--- start of DATA EXCERPTS ---

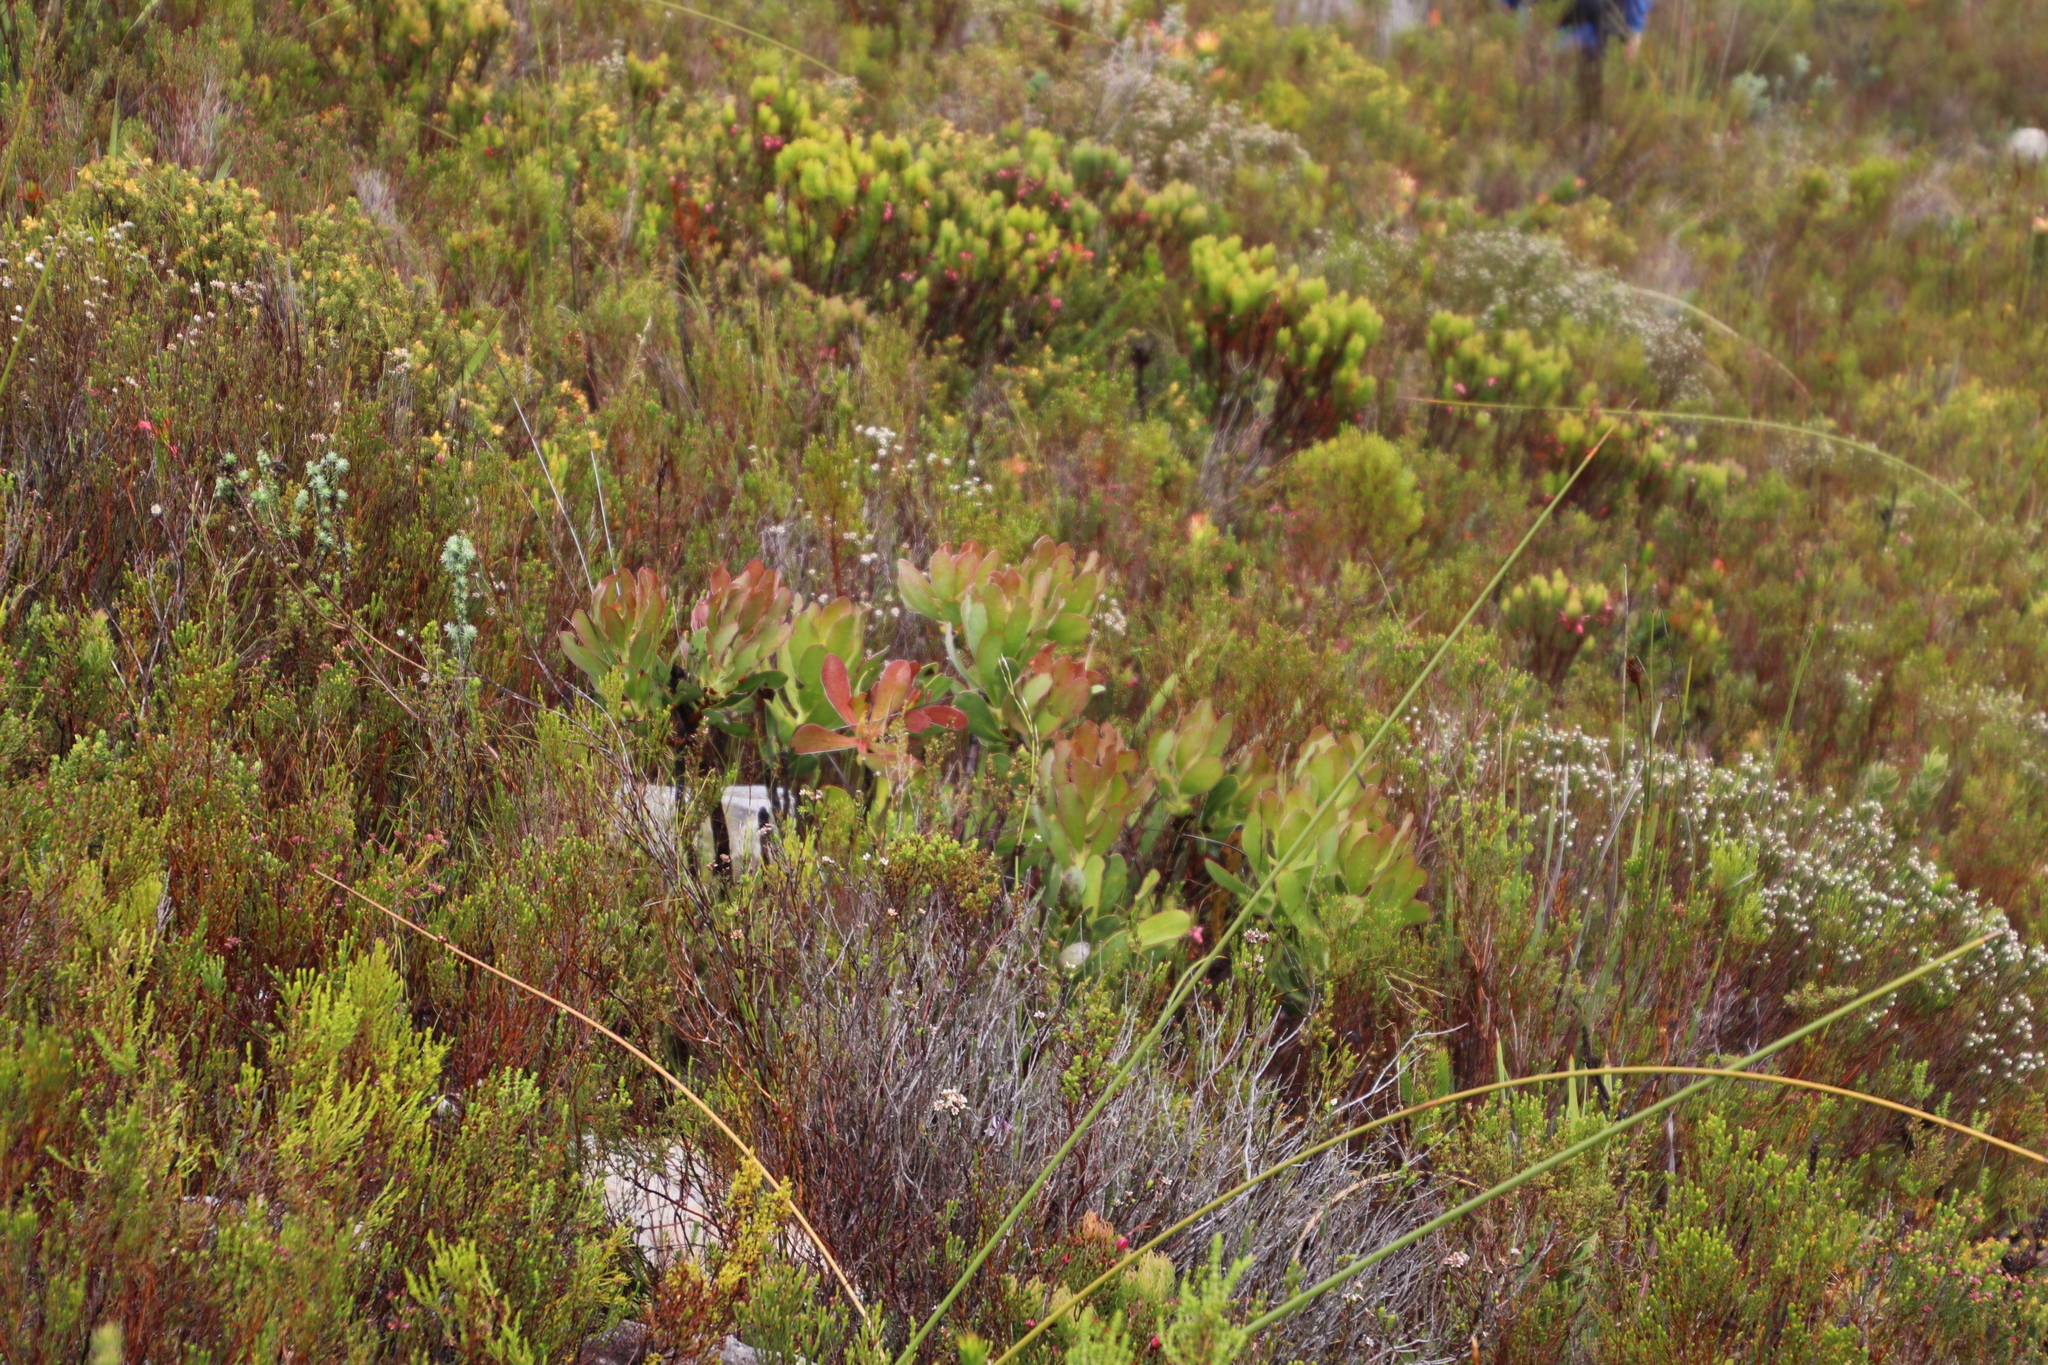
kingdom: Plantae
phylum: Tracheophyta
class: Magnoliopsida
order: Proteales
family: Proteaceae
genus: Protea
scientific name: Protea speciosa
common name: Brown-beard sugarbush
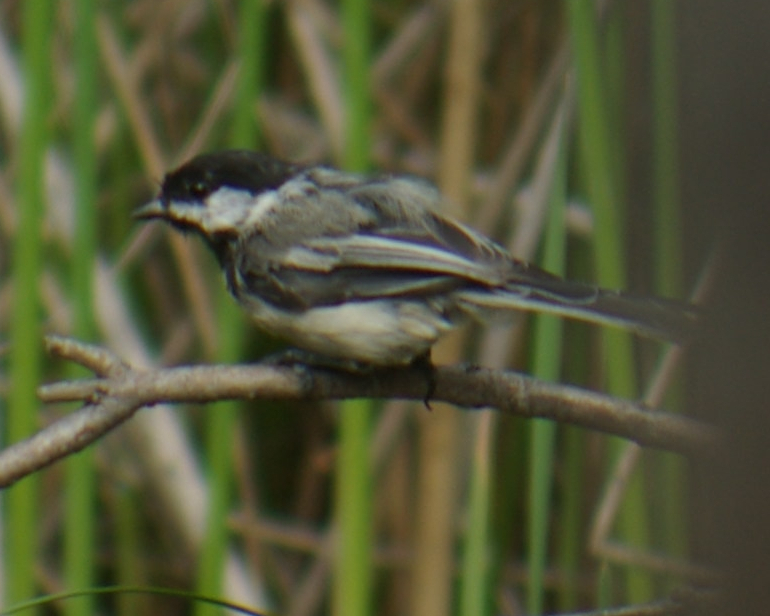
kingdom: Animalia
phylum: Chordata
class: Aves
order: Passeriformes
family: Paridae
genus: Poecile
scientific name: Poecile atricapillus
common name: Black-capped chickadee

--- end of DATA EXCERPTS ---
--- start of DATA EXCERPTS ---

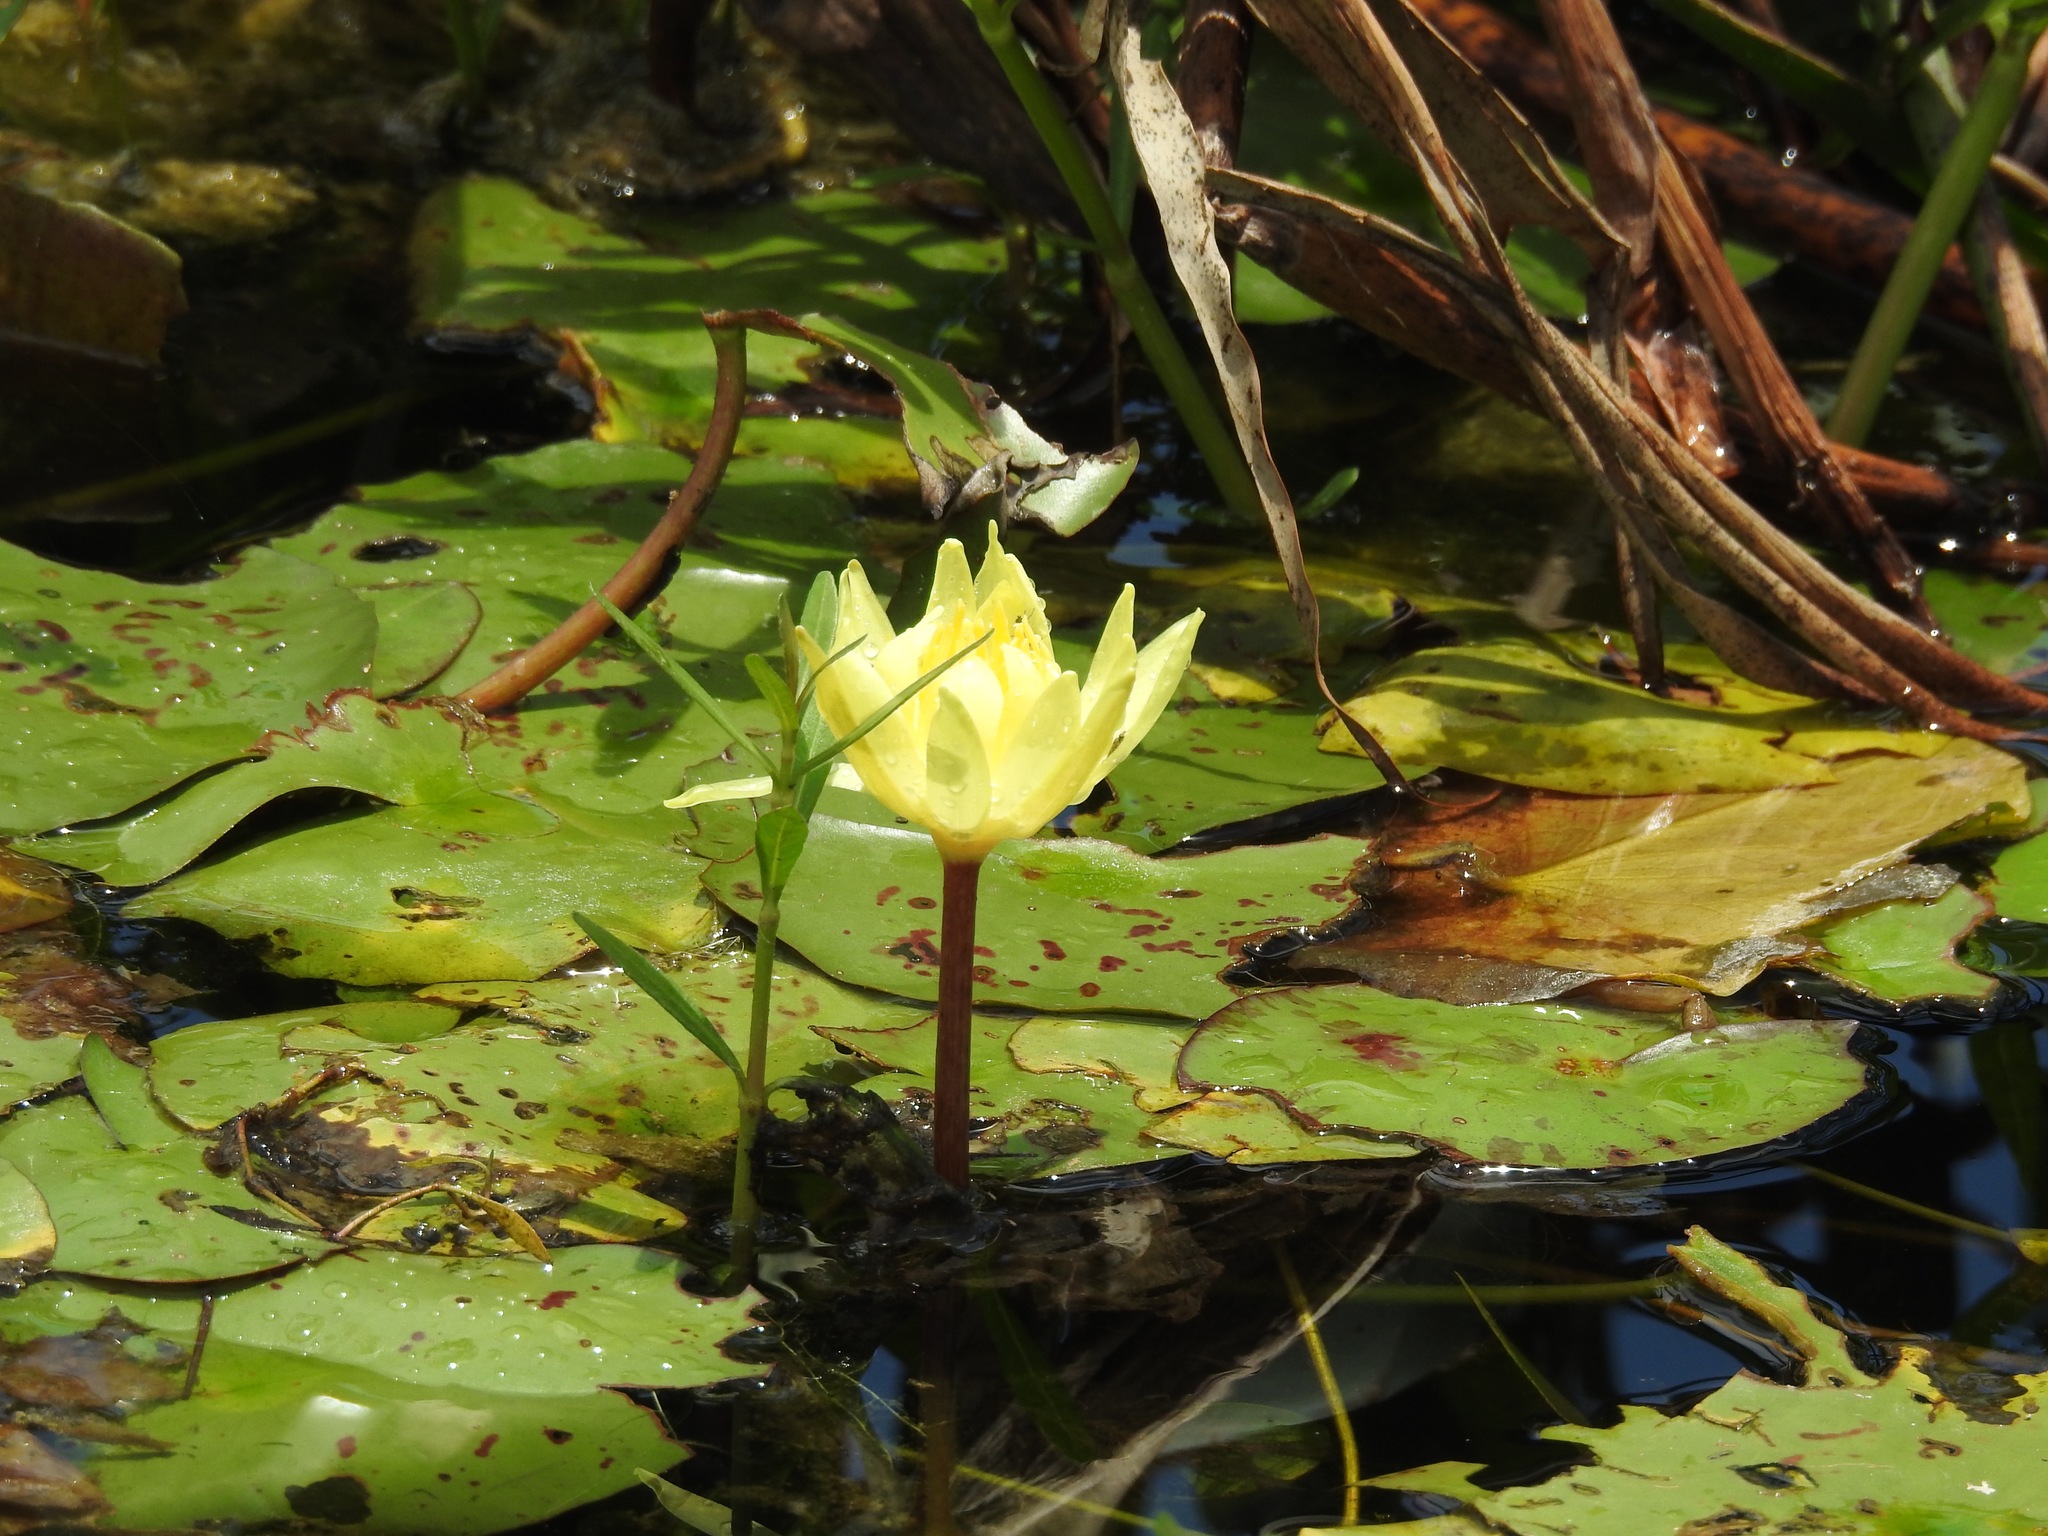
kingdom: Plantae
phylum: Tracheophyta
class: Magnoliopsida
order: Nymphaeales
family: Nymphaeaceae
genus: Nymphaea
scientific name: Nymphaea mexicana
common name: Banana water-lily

--- end of DATA EXCERPTS ---

> _WHAT YOU SHOULD DO_: Turn the rows from the line with "genus: Protea" to the line with "scientific name: Poecile atricapillus" into a two-column CSV with the headers field and value. Give each row its own CSV line, put every field in quotes with any line breaks changed to spaces, and omit the pictures.

> _EXERCISE RESPONSE_:
field,value
"genus:","Protea"
"scientific name:","Protea speciosa"
"common name:","Brown-beard sugarbush"
"kingdom:","Animalia"
"phylum:","Chordata"
"class:","Aves"
"order:","Passeriformes"
"family:","Paridae"
"genus:","Poecile"
"scientific name:","Poecile atricapillus"